Nothing but the lines from the start of the entries below through the line containing "output reg q;" should appear in the answer, copied exactly and free of pictures.

SUPPLIED DATA:
[Start of Attachment]
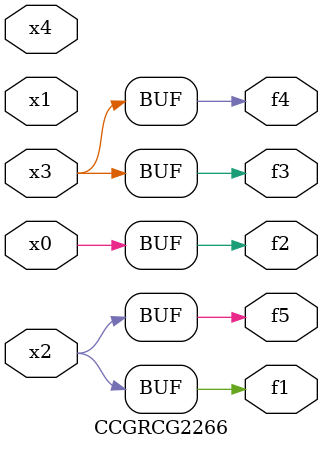
<source format=v>
module CCGRCG2266(
	input x0, x1, x2, x3, x4,
	output f1, f2, f3, f4, f5
);
	assign f1 = x2;
	assign f2 = x0;
	assign f3 = x3;
	assign f4 = x3;
	assign f5 = x2;
endmodule

</source>
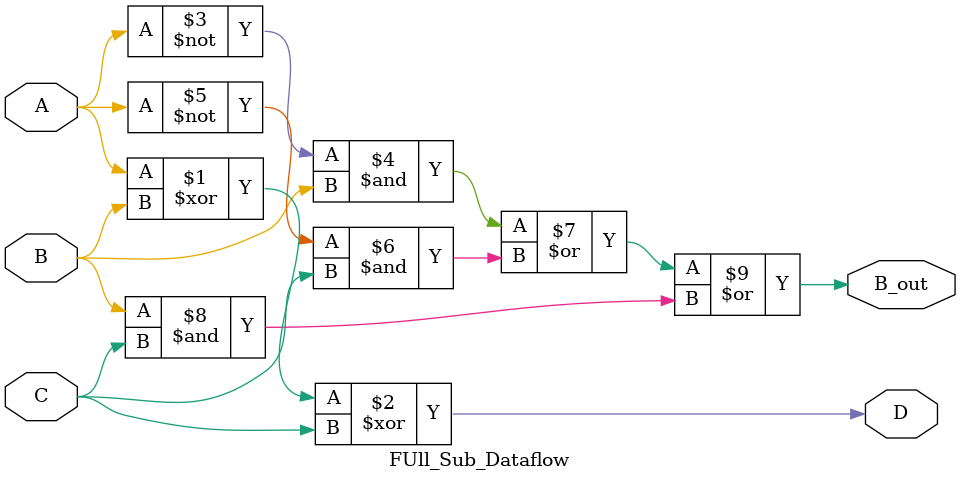
<source format=v>
`timescale 1ns / 1ps


module FUll_Sub_Dataflow(
output D,
output B_out,
input A,
input B,
input C
    );
    
assign D=A^B^C;
assign B_out=(~A&B)|(~A&C)|B&C;
endmodule

</source>
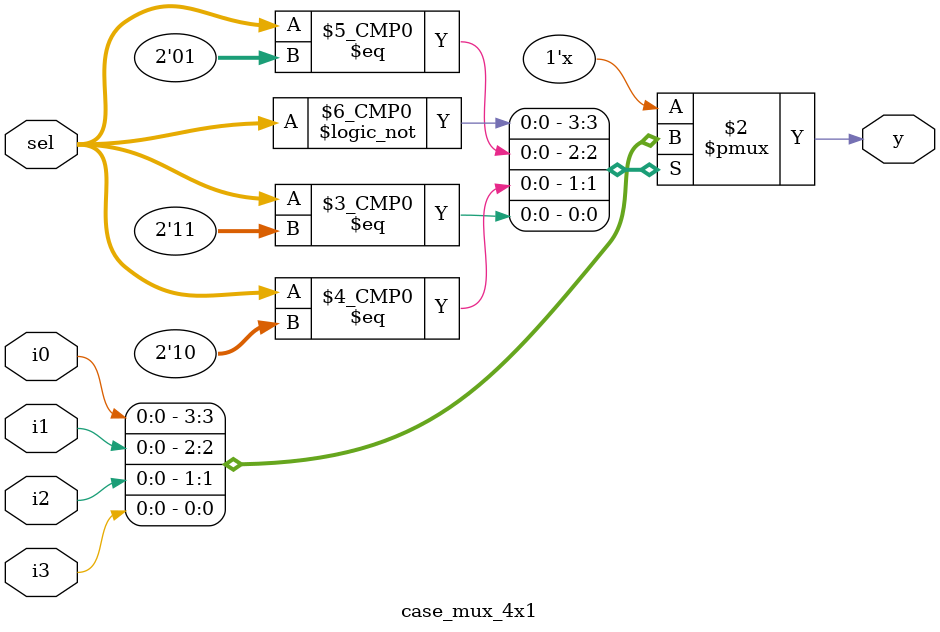
<source format=v>
`timescale 1ns / 1ps
module case_mux_4x1(
    input i0,i1,i2,i3,
    input [1:0]sel,
    output reg y);
        always @*
            begin
                case(sel)
                    2'b00: y = i0;
                    2'b01: y = i1;
                    2'b10: y = i2;
                    2'b11: y = i3;
                endcase
            end 
endmodule

</source>
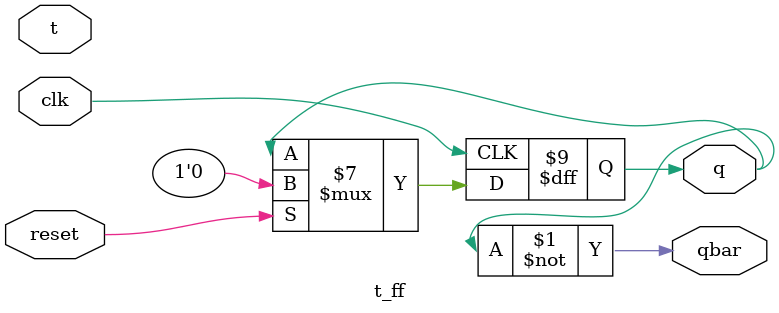
<source format=v>
module t_ff (t,clk,reset,q,qbar );

input t,reset,clk;
output reg q;
output qbar;

assign qbar=~q;

always @(posedge clk) begin 
    if(reset) 
    q<=0;
    else if (t)
    q<=~qbar;
end
    
endmodule
</source>
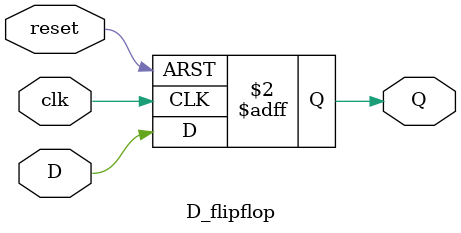
<source format=v>


module D_flipflop(input D,clk,reset, output reg Q);

  always@(posedge clk or posedge reset)
   begin
   Q<=0;
	if (reset)	
	  Q<=0;
	else 
	  Q<=D;
   end	
endmodule


</source>
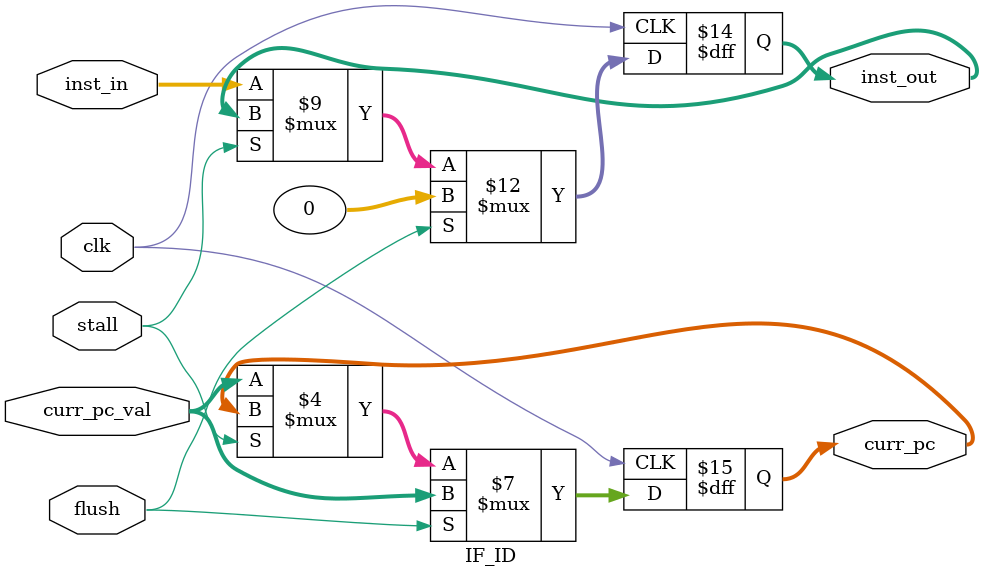
<source format=v>
`timescale 1ns / 1ps


module IF_ID(
input clk,stall,flush,
input [31:0] inst_in,curr_pc_val,
output reg [31:0] inst_out,curr_pc
    );
    
    always@(posedge clk) 
    begin
        if(flush==1'b1) begin
            inst_out <= 32'b0;
            curr_pc <= curr_pc_val;
        end
        else if (stall==1'b0) 
            begin
            inst_out <= inst_in;
            curr_pc <= curr_pc_val;
            end
    end

endmodule

</source>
[End of Attachment]
OUTPUT FOR THIS TASK:
<source format=v>
module CCGRCG2266(
	input x0, x1, x2, x3, x4,
	output f1, f2, f3, f4, f5
);
	assign f1 = x2;
	assign f2 = x0;
	assign f3 = x3;
	assign f4 = x3;
	assign f5 = x2;
endmodule

</source>
<source format=v>
`timescale 1ns / 1ps


module FUll_Sub_Dataflow(
output D,
output B_out,
input A,
input B,
input C
    );
    
assign D=A^B^C;
assign B_out=(~A&B)|(~A&C)|B&C;
endmodule

</source>
<source format=v>
`timescale 1ns / 1ps
module case_mux_4x1(
    input i0,i1,i2,i3,
    input [1:0]sel,
    output reg y);
        always @*
            begin
                case(sel)
                    2'b00: y = i0;
                    2'b01: y = i1;
                    2'b10: y = i2;
                    2'b11: y = i3;
                endcase
            end 
endmodule

</source>
<source format=v>
module t_ff (t,clk,reset,q,qbar );

input t,reset,clk;
output reg q;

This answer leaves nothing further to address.